*** Opening GIVEN RECORDS ***
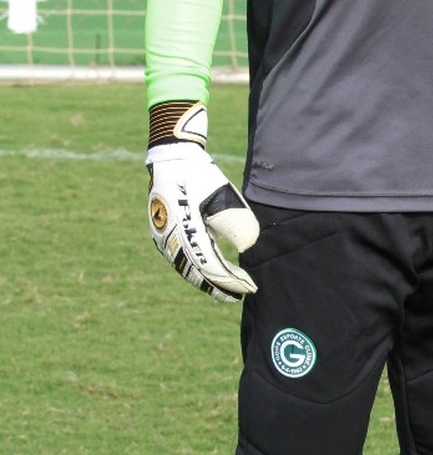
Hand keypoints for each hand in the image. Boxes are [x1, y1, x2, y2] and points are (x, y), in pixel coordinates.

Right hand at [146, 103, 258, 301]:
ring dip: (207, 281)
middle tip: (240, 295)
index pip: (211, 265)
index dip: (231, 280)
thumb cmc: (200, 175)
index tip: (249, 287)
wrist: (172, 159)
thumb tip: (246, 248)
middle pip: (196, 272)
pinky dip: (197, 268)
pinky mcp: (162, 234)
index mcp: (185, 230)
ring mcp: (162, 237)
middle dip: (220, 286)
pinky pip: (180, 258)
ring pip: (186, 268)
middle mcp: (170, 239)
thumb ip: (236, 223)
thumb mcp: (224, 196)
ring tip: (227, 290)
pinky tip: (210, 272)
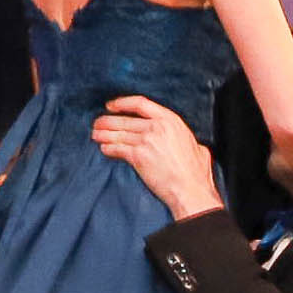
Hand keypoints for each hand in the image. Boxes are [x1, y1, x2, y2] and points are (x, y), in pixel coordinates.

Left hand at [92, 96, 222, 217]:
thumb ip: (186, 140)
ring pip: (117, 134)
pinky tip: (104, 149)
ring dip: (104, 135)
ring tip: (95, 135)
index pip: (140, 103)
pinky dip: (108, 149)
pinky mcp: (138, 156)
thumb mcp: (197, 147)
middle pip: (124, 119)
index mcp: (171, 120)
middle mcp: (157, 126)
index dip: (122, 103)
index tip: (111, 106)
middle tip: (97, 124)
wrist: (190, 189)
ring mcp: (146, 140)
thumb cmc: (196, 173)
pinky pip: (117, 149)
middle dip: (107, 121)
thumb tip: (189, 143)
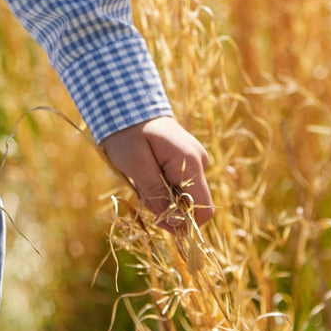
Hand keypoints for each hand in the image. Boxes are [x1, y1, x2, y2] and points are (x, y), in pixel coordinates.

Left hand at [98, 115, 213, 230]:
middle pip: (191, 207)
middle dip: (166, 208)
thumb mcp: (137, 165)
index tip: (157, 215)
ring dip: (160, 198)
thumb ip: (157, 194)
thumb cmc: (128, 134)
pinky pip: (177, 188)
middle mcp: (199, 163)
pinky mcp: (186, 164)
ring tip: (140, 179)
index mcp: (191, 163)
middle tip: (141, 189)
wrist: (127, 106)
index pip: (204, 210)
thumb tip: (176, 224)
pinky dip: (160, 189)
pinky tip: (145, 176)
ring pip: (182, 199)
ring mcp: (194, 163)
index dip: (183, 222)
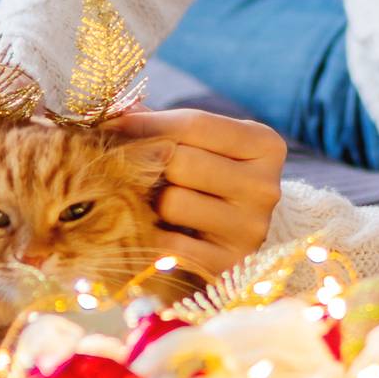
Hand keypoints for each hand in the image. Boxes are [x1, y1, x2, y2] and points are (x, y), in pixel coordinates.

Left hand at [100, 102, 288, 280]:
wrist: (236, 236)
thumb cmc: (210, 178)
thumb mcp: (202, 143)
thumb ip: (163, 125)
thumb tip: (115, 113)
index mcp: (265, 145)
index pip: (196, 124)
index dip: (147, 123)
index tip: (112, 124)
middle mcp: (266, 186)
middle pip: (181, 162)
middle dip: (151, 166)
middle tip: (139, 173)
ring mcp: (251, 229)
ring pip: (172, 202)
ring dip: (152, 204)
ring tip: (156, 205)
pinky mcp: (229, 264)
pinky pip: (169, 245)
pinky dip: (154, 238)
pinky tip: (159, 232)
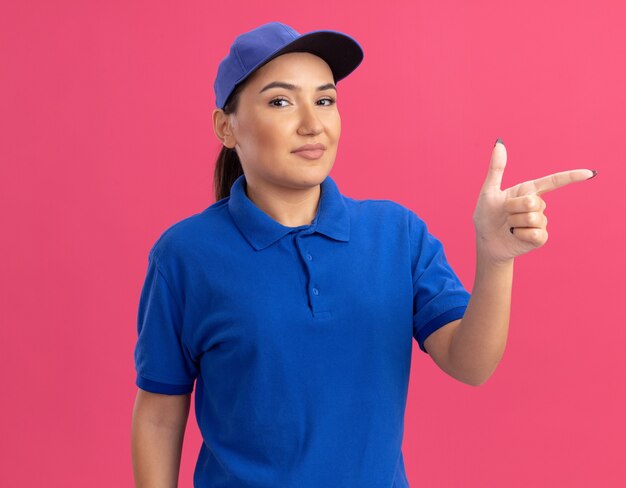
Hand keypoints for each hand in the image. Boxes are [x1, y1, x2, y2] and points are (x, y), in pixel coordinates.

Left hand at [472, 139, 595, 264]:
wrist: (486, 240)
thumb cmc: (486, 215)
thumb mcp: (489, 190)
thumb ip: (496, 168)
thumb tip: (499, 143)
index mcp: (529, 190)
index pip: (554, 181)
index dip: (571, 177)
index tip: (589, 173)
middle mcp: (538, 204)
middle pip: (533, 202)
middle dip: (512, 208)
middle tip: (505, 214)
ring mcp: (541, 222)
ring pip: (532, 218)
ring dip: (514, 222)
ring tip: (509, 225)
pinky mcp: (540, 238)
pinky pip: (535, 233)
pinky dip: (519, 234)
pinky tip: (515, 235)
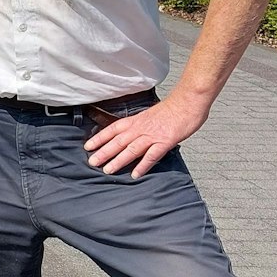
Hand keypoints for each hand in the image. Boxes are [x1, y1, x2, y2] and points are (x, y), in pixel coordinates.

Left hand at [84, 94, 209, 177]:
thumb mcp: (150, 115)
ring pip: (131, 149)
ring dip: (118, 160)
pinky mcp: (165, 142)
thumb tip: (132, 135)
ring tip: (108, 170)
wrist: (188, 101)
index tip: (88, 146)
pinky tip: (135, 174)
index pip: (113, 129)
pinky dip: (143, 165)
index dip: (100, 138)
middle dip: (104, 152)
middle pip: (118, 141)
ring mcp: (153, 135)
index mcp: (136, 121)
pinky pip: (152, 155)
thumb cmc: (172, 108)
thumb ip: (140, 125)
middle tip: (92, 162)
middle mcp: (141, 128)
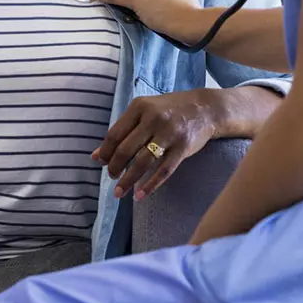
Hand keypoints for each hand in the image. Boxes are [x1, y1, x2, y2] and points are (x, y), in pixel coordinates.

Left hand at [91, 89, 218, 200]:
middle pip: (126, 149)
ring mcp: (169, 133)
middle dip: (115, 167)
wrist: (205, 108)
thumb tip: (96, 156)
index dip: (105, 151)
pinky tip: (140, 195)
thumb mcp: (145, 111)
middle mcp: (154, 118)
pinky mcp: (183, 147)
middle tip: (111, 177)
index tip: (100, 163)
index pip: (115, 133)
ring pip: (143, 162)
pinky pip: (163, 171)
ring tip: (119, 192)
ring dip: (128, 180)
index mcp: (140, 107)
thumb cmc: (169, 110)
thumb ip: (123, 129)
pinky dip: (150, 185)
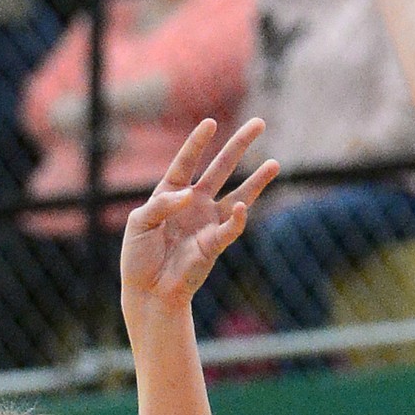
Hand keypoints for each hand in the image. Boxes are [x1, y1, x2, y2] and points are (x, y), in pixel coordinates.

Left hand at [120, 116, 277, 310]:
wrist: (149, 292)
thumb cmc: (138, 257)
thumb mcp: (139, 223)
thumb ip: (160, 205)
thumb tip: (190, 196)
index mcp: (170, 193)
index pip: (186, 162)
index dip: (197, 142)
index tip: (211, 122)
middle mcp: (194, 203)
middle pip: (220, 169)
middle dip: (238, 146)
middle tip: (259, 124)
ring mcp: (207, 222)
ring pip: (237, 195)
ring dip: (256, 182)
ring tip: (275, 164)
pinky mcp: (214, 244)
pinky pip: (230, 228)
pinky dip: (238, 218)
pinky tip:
*** Closing GIVEN RECORDS ***
*** Opening GIVEN RECORDS ***
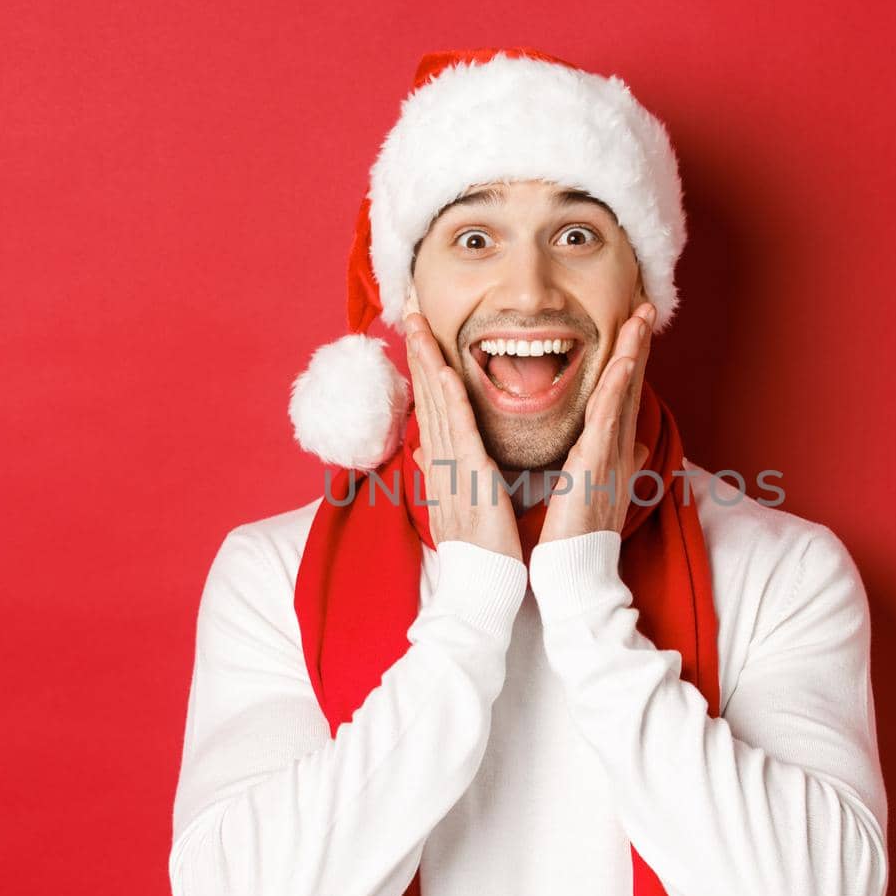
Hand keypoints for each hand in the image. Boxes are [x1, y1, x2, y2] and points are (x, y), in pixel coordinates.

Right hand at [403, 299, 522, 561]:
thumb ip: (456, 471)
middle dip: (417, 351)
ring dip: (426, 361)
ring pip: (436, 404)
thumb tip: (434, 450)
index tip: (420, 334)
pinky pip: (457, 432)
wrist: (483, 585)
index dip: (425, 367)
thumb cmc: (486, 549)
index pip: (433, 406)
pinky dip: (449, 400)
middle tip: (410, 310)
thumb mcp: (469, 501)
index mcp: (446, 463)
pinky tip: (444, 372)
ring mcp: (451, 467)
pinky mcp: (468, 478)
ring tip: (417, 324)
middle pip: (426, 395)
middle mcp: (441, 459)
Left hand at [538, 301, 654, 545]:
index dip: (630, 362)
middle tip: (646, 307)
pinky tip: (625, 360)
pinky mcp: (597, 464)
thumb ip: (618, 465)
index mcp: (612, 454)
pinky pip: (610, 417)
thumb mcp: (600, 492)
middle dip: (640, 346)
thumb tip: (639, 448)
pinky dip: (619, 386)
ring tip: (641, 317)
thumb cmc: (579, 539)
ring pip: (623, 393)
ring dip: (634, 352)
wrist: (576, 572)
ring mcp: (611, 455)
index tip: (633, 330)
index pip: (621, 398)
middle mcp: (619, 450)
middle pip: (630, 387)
*** Closing GIVEN RECORDS ***
● YOUR INSTRUCTIONS:
From the records above, output only the lines starting at the one containing "pinky dip: (519, 234)" and ending at the one containing "pinky tip: (135, 174)", word for word. Pictures stay out.

● WRITTEN RESPONSE:
pinky dip: (519, 234)
pinky tip: (515, 235)
Hand keypoints for each hand in the image. Boxes are [x1, y1, x2, y2] and points are (x, y), in pixel coordinates.

Left hand at [84, 94, 209, 177]:
thumb mcp: (150, 115)
ring pip: (131, 149)
ring dip: (118, 160)
pinky mcp: (165, 142)
thumb tip: (132, 135)
ring tip: (108, 170)
wrist: (188, 101)
index tip: (88, 146)
pinky tip: (135, 174)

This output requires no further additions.